Paul Belomy

Consultant in Adult Education 1995- Present

Santa Clara Unified School District,Director of Educational Options, 1981-1995

Fremont Union High School District, Principal of Adult Education, 1976-1981


Excerpt from an interview with:Paul Belomy
INTERVIEWER: Cuba Miller
DATE: June 12 and July 11, 2001

CM: I know you did have very elaborate graduations. Do you want to talk about your graduations?

PB: Yes. I always wanted to have graduations with cap and gown for adults. I know a lot of districts didn't do that, and it probably had to do with the numbers, that they didn't have sufficiently large numbers. But from the very beginning when we thought we were going to have maybe sixty graduates, we decided to do cap and gowns with the dark blue cap and gowns with a white tassel or a blue tassel, depending on female or male. And we did it in the gym. The gym would be filled. We'd have probably eighteen hundred people in the gym. [We] sat twelve hundred in the bleachers. And then we put up chairs on the floor for [the public]. One of the closed schools had a portable stage that was about twenty-by-twenty, and it was on wheels, folded up like an accordion. We talked somebody out of that and put that in the gym, and that became our stage for graduation. It was great. And for many years — I can't tell you exactly how many, but for many years — every single board member came to the graduation and was on the stage and stood in the receiving line.

CM: That's great.

PB: Yes, that was good.

CM: And that shows real support for your program.

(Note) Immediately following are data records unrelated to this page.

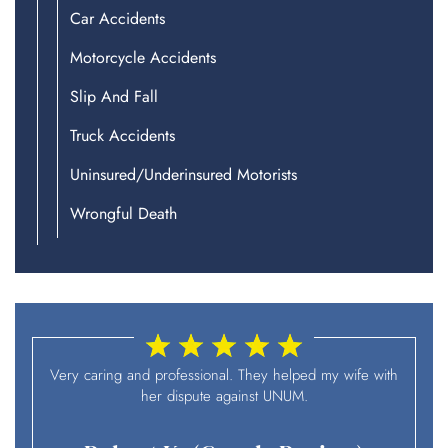
Car Accidents
Motorcycle Accidents
Slip And Fall
Truck Accidents
Uninsured/Underinsured Motorists
Wrongful Death
I
Very caring and professional. They helped my wife with
her dispute against UNUM.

PB: They were very, very supportive. And that tradition has continued. I talked to the director recently, and the same thing, all the board members showed up again. And they love it. They love it. Because it's a very personalized graduation, because even though we have a hundred and fifty or a hundred and sixty graduates, we still try to say something personal about each one of them so that when they hand us their three-by-five card with their name on it, there is a personalized statement from them and from us to them. Usually they thank a teacher or the school or their parents, and we thank them for whatever they did in terms of being one of our students.

CM: Did you have speakers at graduation?

PB: Oh, yes. We've had the mayor, and we've had — you name it, we've had (chuckles) as many people as we could get in to be speakers.

CM: And student speeches as well?

PB: Yes. Two or three student speeches.

CM: The whole thing.

PB: And it was interesting because there was usually an ESL contingent that had finished ESL, gone through the diploma program, and they would be one of the speakers. Then there was the young parents' center, the pregnant minors, who had gone through the diploma program, and they would be one of the speakers. And then we would have one of the students from just the regular high school program for adults. We had a lot of unique things happen. Once we had the grandmother, the mother, and the son all graduating on the same stage at the same time.

CM: Oh, my goodness!

PB: Which is kind of unique.

CM: You must have gotten lots of publicity out of that.

PB: Susan Caruthers was our public relations person, and she would call Rico Chacon and all these people that she knew, and they would swarm us at night on graduation night. The channels were vying with each other to see who could get the most footage.